Depending on your program, you can expect to earn between 110 and 124 credits in a geology bachelor's program. Chemistry and physics are common prerequisites before you begin the core curriculum. Your major courses may include mineralogy, petrology and structural geology. Field work is commonly required, and you may have opportunities to participate in summer field camp experiences in order to gain more hands-on training.

Online Course Information

You may be able to find a few schools offering online bachelor's programs in geology, but all of them may not be accredited. Even if you can't find an online program in your desired area, you may still be able to take some courses in a campus-based program online. Many schools offer flexibility by allowing students to complete certain classes online.
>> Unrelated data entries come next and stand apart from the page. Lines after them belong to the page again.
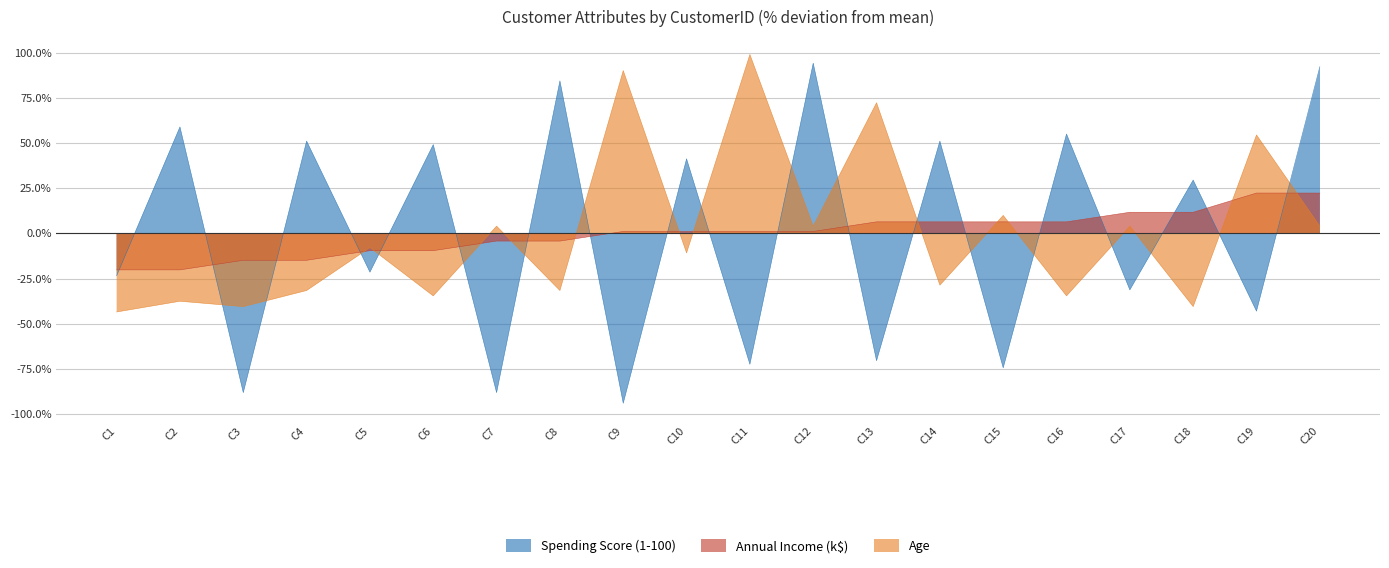

What is the value of the Spending Score (1-100) point at the 4th from the left?

51.1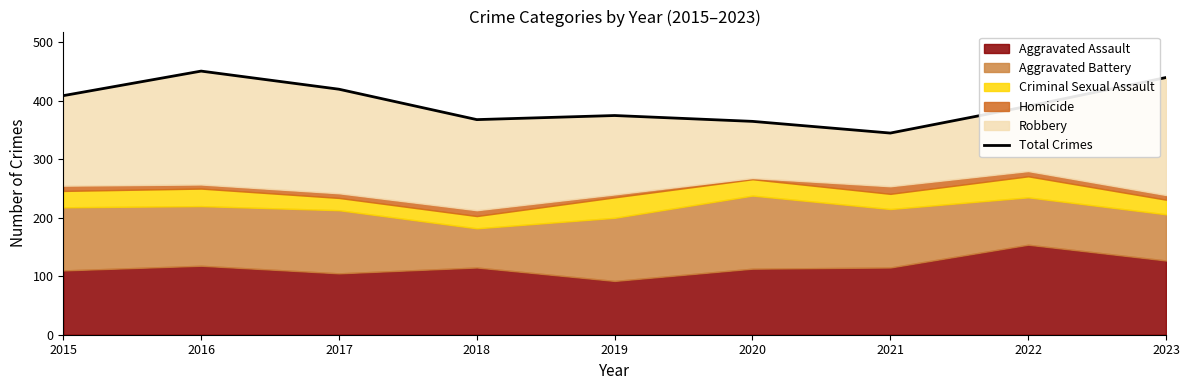

At which category does the chart reach its minimum across all series?

2021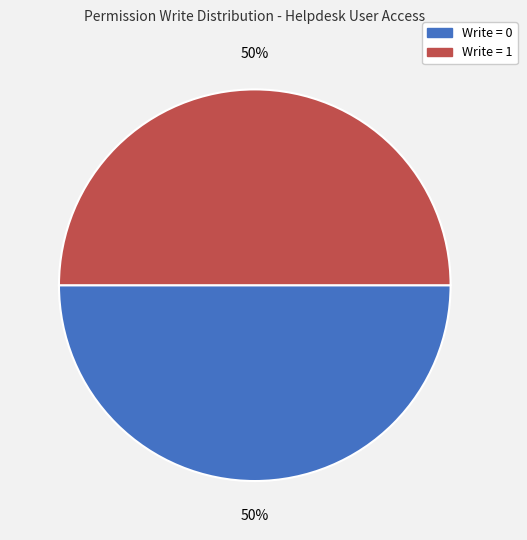

To the nearest percent, what is the difference between the largest and smallest slice percentages?

0%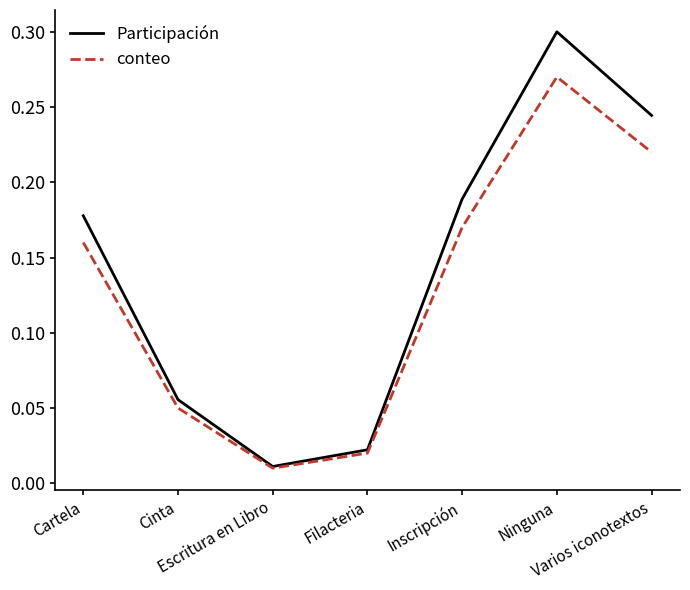

What is the total value across all series at Ninguna?

0.6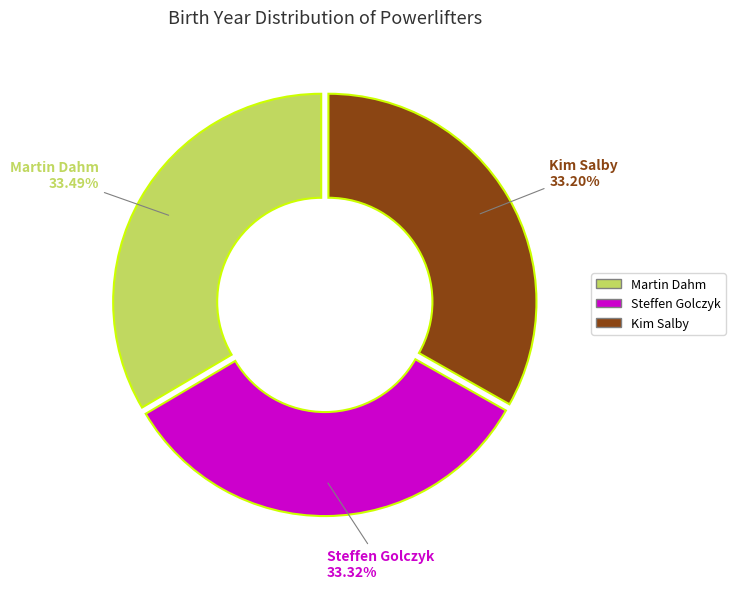

Is it true that Kim Salby is 43% of the pie?

False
How Do I Stand Out with This Degree?

Like many community and junior colleges, there are plenty of universities that host geology clubs and honor societies. Through such organizations you can participate in geological surveys and activities while networking with peers and professionals. Additionally, you can learn more about research opportunities, internships and programs for further studies.
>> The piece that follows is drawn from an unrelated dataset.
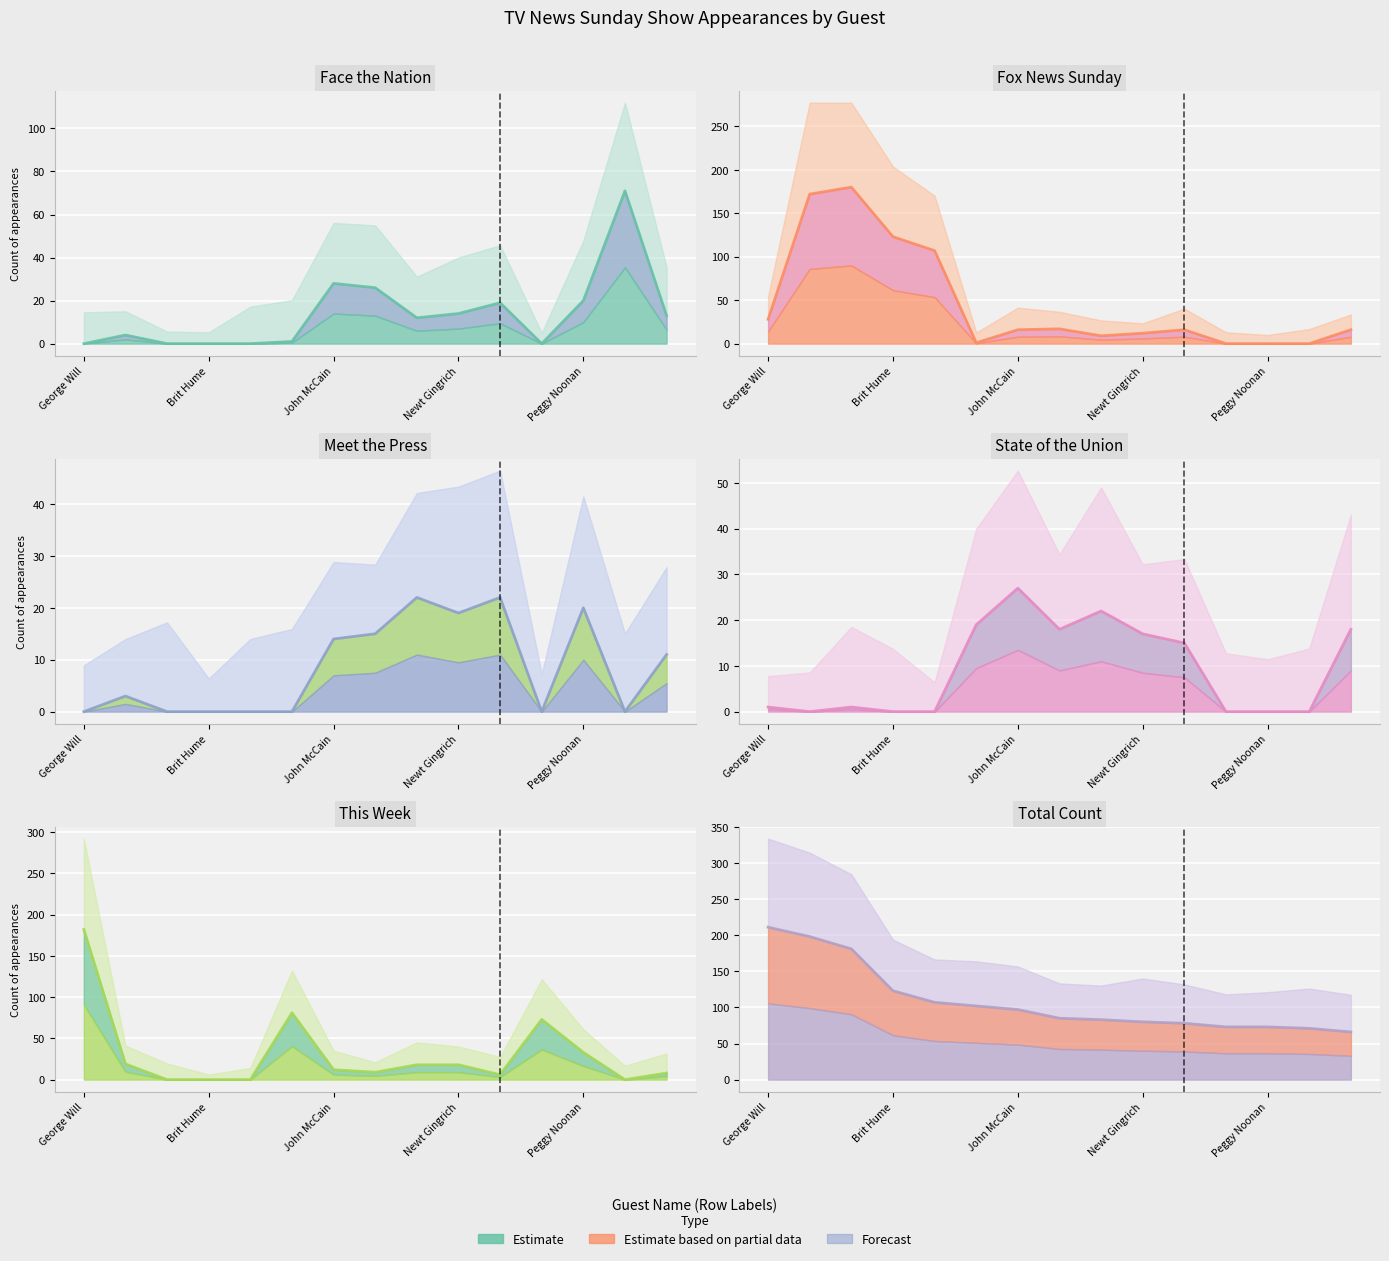

What is the sum of all This Week values?

459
Because of the technology used to analyze and document the terrain, rock and soil samples, etc., having computer knowledge is a must. Taking computer courses in data processing and analysis, modeling, and mapping will give you an edge as you enter into the field.
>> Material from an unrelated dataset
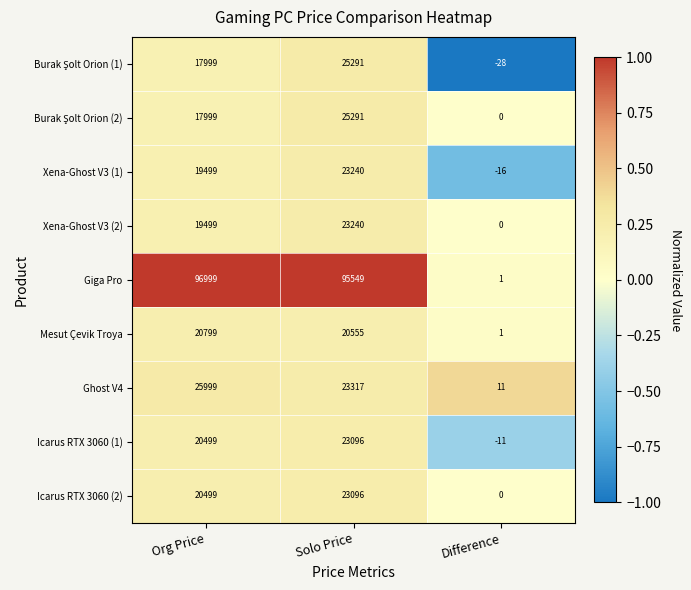

The Icarus RTX 3060 (2) series shows 6273 at Solo Price. True or false?

False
Bachelor's Degrees in Astronomy

In an astronomy bachelor's degree program, you'll develop a strong foundation in both physics and mathematics. While astronomers in research or government observatories are required to have higher degrees (usually a PhD), there are opportunities for those graduating with a bachelor's in astronomy. Possible positions include an observatory technician, an entry-level physicist or a secondary school teacher (with additional training and licensure).

Pros and Cons

Pros

  • Access to observatories and equipment
  • Schools commonly have astronomy clubs that provide additional learning and networking opportunities
  • Some schools allow undergrads to participate in graduate research

Cons

  • Limited career options available to bachelor's degree holders
  • Only the most qualified students are accepted into graduate-level classes
  • A physics degree program may be a better option to prepare for a graduate program

Courses and Requirements

If you're interested in an astronomy degree program, you'll need to pass a sequence of physics and math courses before gaining entry into the departmental program. Your core classes may cover planetary imaging, astronomical philosophy, cosmology and astrophysics. You will learn observational methods and study various types of observing equipment. Some programs may also allow you to take graduate-level classes and participate in graduate research projects.

Online Course Information

Online bachelor's programs in astronomy may be rare, but some schools offer online options for particular classes or labs in a campus-based astronomy program. Astronomy labs, however, often require the use of a high-powered telescope located on campus; therefore, upper-level classes are not likely to be found online.

How Do I Stand Out with This Degree?

Look for astronomy-related organizations at your school and within your community. You may be able to participate in research and outreach projects, read scholarly journals and access observatories. Some professional organizations include the American Astronomical Society and the American Association of Variable Star Observers.